If you are like millions of Americans who vacationed this summer, you paid top dollar for airline tickets, had little choice of airline, and were rewarded by long delays. But then, when you landed, you became a sovereign consumer again. You had your choice of car rental companies, hotels, and restaurants. You could shop around for the best prices, carefully measuring price against quality, and exercise real buying power.
Indeed, at the very same airport where one or two airlines monopolize routes and disrespect passengers, 10 or 15 auto rental companies, often side by side, compete vigorously and courteously for your business. How it is that car rental companies give you plenty of choice and high quality service, but not airlines?
The answer is that airlines are not a naturally competitive industry. They require very expensive capital equipment that needs to fly mostly full to be cost effective. Big airlines have the market power to crush little ones. And airlines depend on public facilities, namely airports. All of which is why they used to be regulated.
More than 20 years ago, however, the fathers of airline deregulation thought that airlines could be just like car rental companies or restaurants. Stop regulating fares and routes, get the government out of the way, and new, cut-rate carriers would offer better service or lower fares.
But it hasn't worked out that way. Without government policing the skies, big airlines either bought out or drove out most upstarts. The few surviving cut-rate airlines with good safety records, such as Southwest, have toeholds in some big airports (thanks to antitrust regulation); but they are mostly limited to fringe air fields.
Absent more public regulation and public investment, airlines are increasingly crowded, surly, incompetent and overpriced. What choice do we have? We can always walk.
This summer has also brought a test of deregulation of electric power. Again, deregulation failed. In California, the vanguard of electricity deregulation, consumers are facing bills double and triple those of the regulated era. As in the case of airlines, the idea was that electricity is just another commodity. Get government out of the way and the free market will figure out just the right price and the right generating capacity. But whoever thought up that idea is a dim bulb.

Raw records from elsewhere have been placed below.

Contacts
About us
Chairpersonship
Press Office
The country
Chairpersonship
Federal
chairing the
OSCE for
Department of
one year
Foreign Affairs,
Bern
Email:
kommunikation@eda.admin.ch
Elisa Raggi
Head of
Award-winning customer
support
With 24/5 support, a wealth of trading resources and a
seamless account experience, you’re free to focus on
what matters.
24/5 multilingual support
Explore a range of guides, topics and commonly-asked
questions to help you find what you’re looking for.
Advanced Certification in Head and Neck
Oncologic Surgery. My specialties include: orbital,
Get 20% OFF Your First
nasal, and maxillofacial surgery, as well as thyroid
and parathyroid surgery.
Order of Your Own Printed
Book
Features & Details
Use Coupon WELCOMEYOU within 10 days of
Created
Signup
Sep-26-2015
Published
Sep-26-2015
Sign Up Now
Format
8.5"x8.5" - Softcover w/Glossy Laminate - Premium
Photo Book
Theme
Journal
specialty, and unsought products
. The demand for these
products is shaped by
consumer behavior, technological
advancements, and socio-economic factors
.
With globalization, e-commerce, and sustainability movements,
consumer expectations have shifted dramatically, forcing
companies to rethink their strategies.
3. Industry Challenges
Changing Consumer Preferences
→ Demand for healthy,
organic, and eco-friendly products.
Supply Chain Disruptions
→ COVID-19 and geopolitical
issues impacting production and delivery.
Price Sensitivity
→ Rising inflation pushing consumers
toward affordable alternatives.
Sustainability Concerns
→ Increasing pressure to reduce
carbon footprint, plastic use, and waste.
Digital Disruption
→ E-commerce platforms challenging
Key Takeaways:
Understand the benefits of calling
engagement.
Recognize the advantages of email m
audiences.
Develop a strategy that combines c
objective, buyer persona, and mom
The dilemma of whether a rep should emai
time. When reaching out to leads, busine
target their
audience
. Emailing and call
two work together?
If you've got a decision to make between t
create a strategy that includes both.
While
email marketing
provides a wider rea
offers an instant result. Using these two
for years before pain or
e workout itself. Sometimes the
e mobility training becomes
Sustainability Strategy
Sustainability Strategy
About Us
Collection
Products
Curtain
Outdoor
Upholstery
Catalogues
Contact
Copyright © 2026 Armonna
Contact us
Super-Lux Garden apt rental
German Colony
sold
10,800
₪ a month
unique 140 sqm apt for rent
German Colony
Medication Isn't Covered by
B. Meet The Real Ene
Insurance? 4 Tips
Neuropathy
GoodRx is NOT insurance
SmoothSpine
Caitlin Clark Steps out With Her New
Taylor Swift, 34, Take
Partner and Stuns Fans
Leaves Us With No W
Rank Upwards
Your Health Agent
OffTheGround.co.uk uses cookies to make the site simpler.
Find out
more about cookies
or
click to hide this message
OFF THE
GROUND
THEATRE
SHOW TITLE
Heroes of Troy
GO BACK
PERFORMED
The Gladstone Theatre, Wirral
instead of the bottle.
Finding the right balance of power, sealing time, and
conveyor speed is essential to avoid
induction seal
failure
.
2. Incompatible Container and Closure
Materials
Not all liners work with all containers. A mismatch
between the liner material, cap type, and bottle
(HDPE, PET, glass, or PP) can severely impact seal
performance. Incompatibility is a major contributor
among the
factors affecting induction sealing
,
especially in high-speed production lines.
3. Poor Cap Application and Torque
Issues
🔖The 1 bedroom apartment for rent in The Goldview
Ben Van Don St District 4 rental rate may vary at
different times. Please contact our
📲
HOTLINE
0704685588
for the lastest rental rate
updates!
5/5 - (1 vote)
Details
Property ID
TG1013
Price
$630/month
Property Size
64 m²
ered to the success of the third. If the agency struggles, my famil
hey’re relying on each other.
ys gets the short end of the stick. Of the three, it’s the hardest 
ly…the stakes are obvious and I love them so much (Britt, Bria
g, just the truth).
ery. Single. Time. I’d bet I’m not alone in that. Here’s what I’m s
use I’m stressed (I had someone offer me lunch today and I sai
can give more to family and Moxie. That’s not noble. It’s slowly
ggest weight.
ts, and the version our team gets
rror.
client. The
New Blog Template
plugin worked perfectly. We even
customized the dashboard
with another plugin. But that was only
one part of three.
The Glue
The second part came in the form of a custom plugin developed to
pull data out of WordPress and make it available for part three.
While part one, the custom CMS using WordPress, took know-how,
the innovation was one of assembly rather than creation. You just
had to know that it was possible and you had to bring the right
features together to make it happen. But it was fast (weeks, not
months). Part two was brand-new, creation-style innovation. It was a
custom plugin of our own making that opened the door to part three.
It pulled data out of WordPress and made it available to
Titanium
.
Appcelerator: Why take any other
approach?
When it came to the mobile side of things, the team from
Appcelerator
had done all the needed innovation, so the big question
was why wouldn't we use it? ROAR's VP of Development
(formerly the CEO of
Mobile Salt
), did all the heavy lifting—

There is a very long lead time in the construction of power plants. The free market can't easily predict weather conditions or peak demands; it can't suddenly add new capacity. Electricity is, of course, a necessity. If scarcity suddenly materializes because private entrepreneurs cut construction costs, they still win by raising prices. Consumers can only conserve so much; they simply have to pay whatever the electric company charges. (Price competition is not meaningful in a deregulated system because different power companies increasingly all buy in the same wholesale power market and charge essentially the same prices.)
Ironically, the one part of California that still has plenty of power at reasonable prices is Los Angeles, which has its own system and never bought into deregulation. L.A.'s system, not coincidentally, is headed by David Freeman, who was once the chief of the granddaddy of all public power systems, the TVA.
Under the bad old regulated system, electric prices were set by public utility commissions. A power grid was maintained, with plenty of generating capacity to spare. Regulators made mistakes, but nothing like the calamity that Californians face this summer. For three quarters of a century, as technology improved, regulated electric rates came steadily down.
Want one more example? How about banking. Under the old regulated system, banks almost never failed, they didn't buy and sell each other, and customer service reps actually had time for their customers. And there was more choice of local competing banks.
Granted, a lot of the economy works fine with little regulation. Other than making sure that cars pass safety standards, government can stay out of the auto rental business. Other than inspecting kitchens for cleanliness, government doesn't need to second guess what restaurants serve or how much they charge. The same goes for most of retailing and manufacturing. But big industries where market power is concentrated, and the product is a public necessity, and consumers lack the effective means to shop around, are just different.
Deregulating them doesn't help the consumer. It just helps the consumer to get gouged. The geniuses who brought us deregulation of these industries should be sentenced to a purgatory of endless waits at a one-airline airport. During a power brownout in a heat wave. On hold to their banker.